Thankfully, lawmakers responded with compassion and common sense, making a historic investment of $46 million to expand mental health services for adults and kids over the next biennium. Of that, $6.6 million is aimed at creating up to 150 new beds for children who don't require hospitalization but still need an intensive level of care.

The new PrairieCare facility for children and adolescents is one piece of the puzzle, albeit an important one, in building the kind of high-­quality, modern mental health system that Minnesota families deserve. Its opening should create momentum for additional progress.

The building's healing atmosphere should also be a model for other facilities. Dated institutional decor has been banished. The new hospital features natural stone, calming colors, spacious individual rooms resembling college dorms, a playground, and a large indoor recreation area with soaring windows where staff plan to hold dances or yoga sessions. On Wednesday, a handful of kids were hanging out here on exercise bikes or playing a loose game of kickball.

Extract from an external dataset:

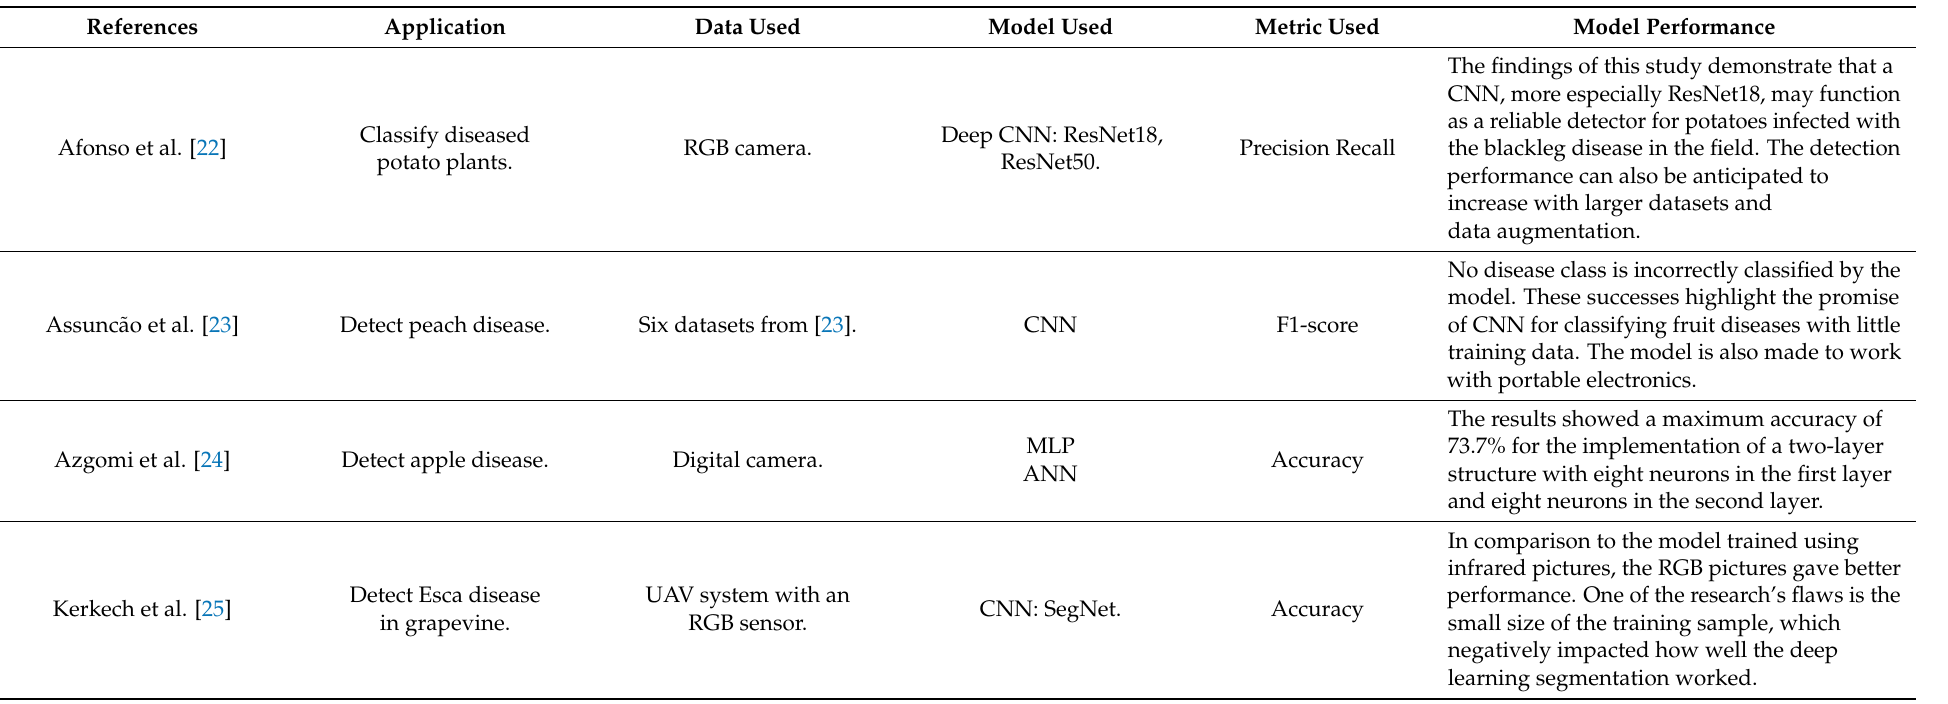
Table 3. Feature descriptions of publications in the field of “Disease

Older and younger children are also on separate levels in the facility, a best-practices approach, and there's a wing on each age-group level for kids who need more intensive treatment. PrairieCare didn't forget about patients' families, either. There are separate lobbies to provide more calming places to wait, as well as a meditation room with a waterfall.

The new facility will help fill a critical gap, but there is much more work to be done to ensure that Minnesota has adequate beds for kids in crisis. A state task force focusing on the issue has yet to be appointed. The group's work can't begin too soon.